[Dataset entries]
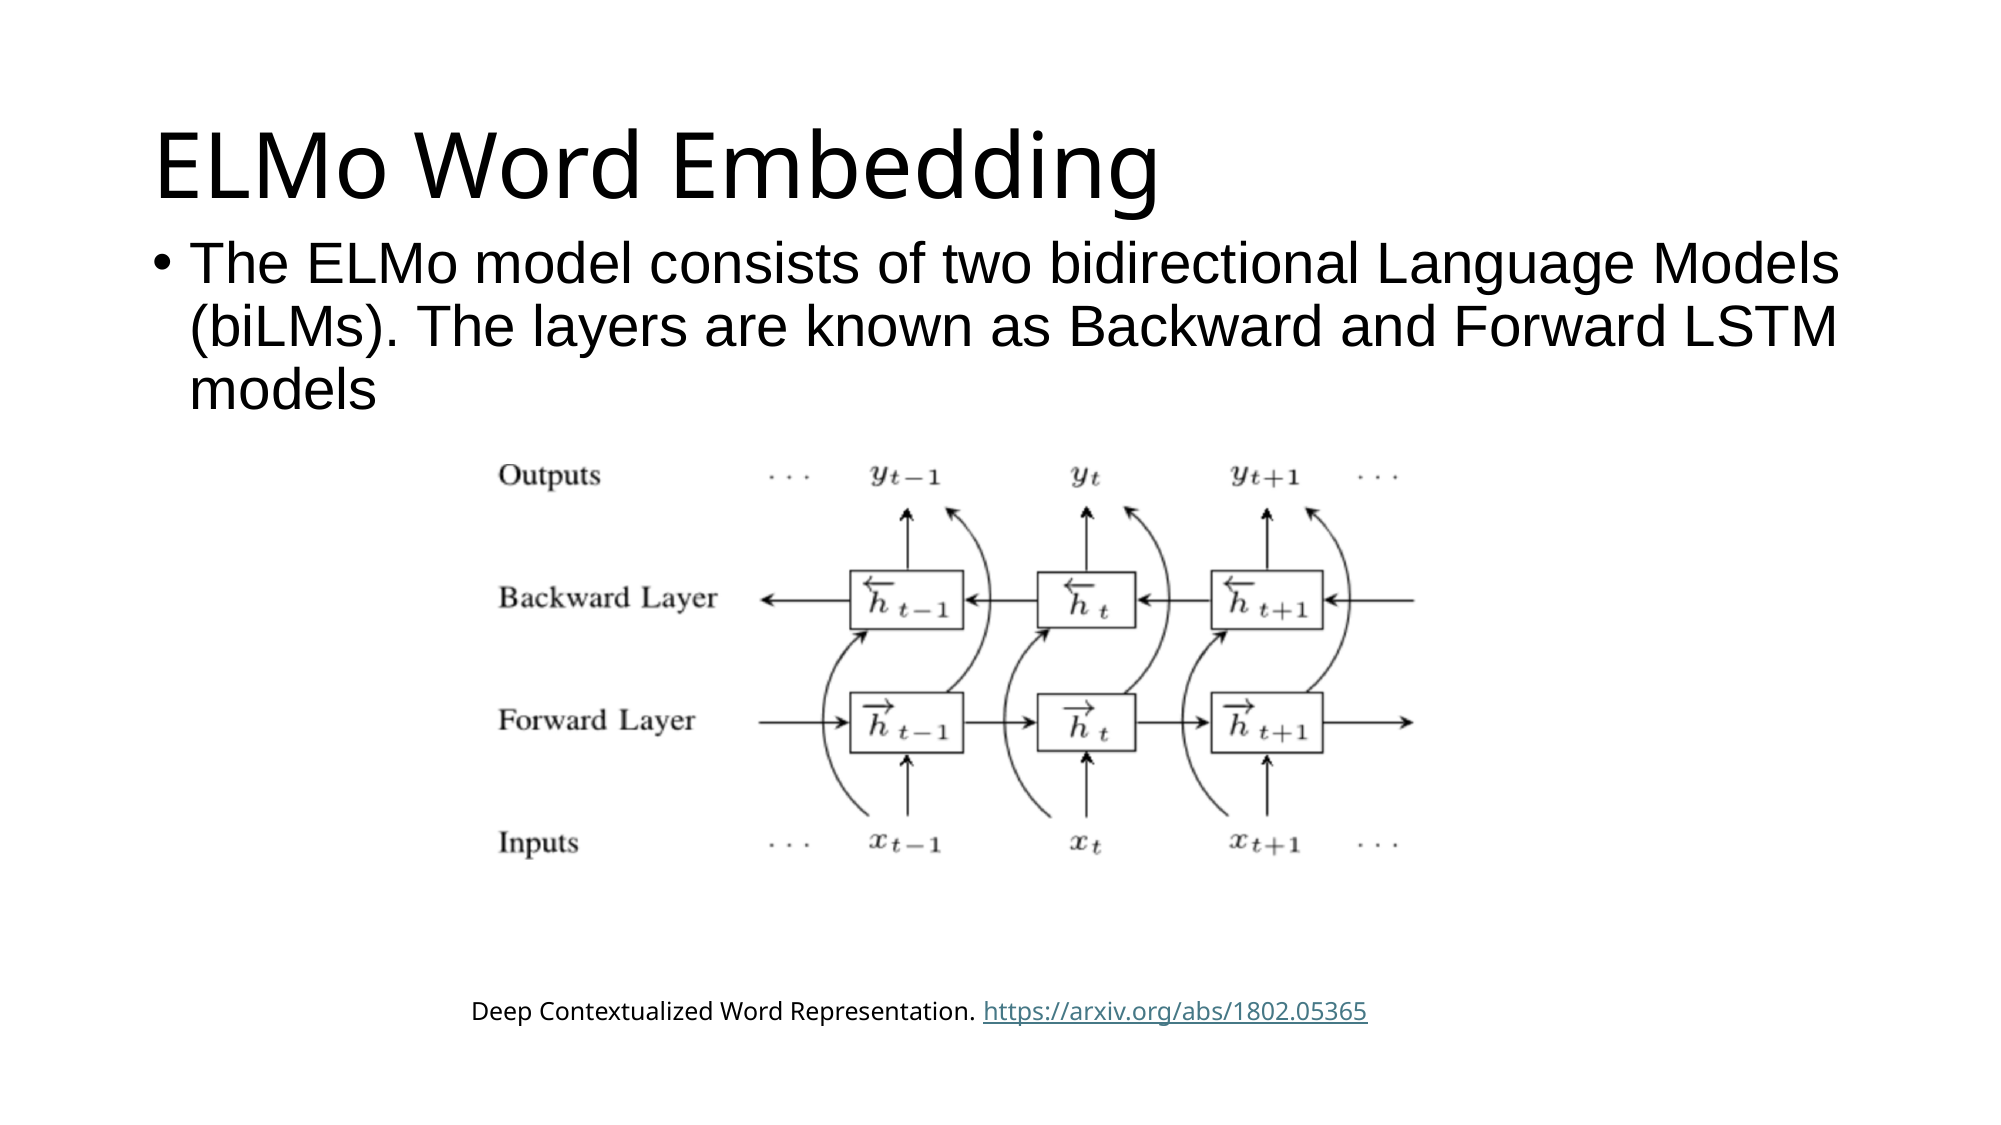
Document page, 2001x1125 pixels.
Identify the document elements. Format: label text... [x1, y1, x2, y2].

list The ELMo model consists of two bidirectional Language Models (biLMs). The layers are known as Backward and Forward LSTM models [137, 226, 1863, 683]
picture [489, 453, 1427, 869]
text_box Deep Contextualized Word Representation. https://arxiv.org/abs/1802.05365 [456, 987, 1383, 1037]
title ELMo Word Embedding [137, 59, 1863, 226]
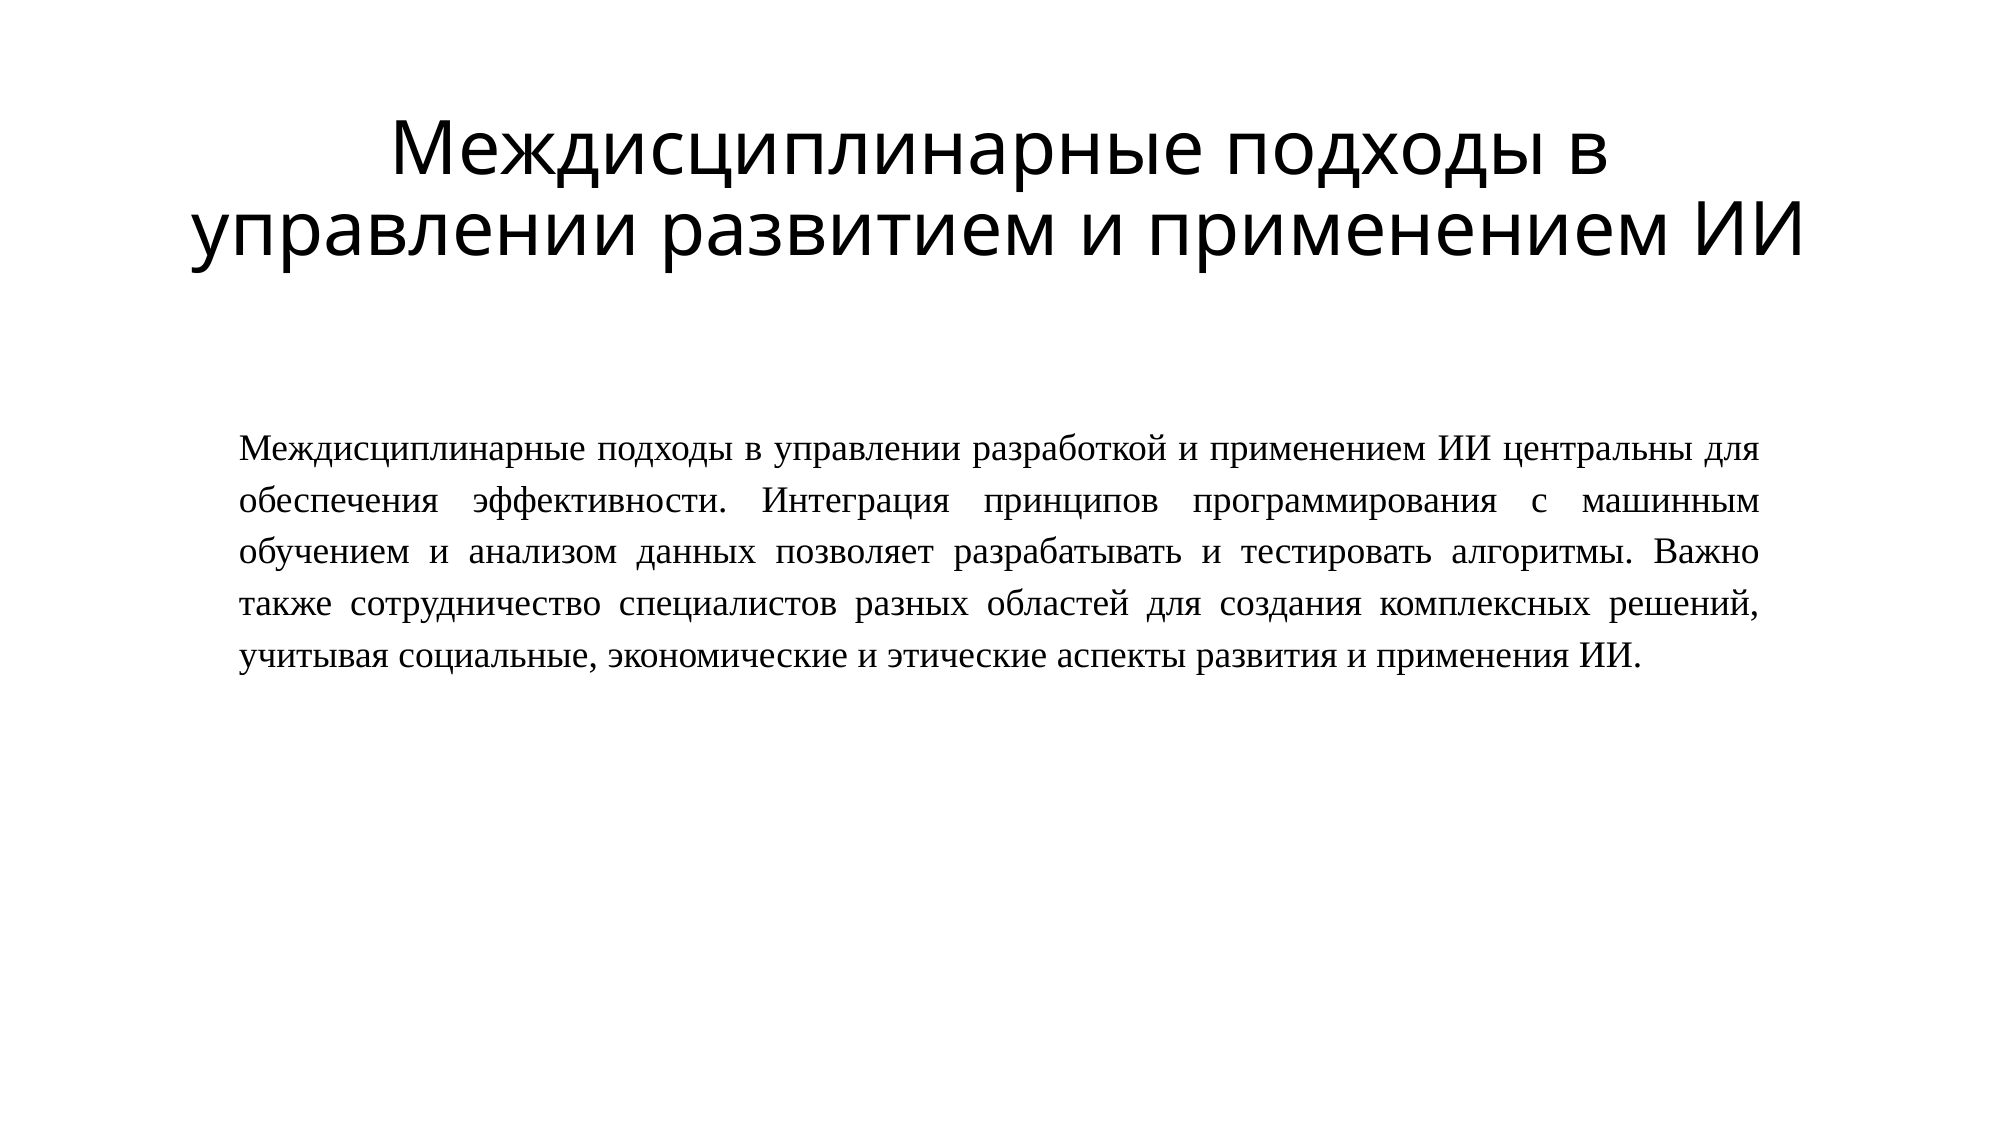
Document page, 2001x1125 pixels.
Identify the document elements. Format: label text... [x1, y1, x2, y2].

### WHAT IS EXPECTED
Every record above should come back exactly, but without its pictures.

### YOUR SOLUTION
Document page, 2001x1125 pixels.
Identify the document elements. Format: label text... [x1, y1, x2, y2].

list The ELMo model consists of two bidirectional Language Models (biLMs). The layers are known as Backward and Forward LSTM models [137, 226, 1863, 683]
picture [489, 453, 1427, 869]
text_box Deep Contextualized Word Representation. https://arxiv.org/abs/1802.05365 [456, 987, 1383, 1037]
title ELMo Word Embedding [137, 59, 1863, 226]
Document page, 2001x1125 pixels.
Identify the document elements. Format: label text... [x1, y1, x2, y2].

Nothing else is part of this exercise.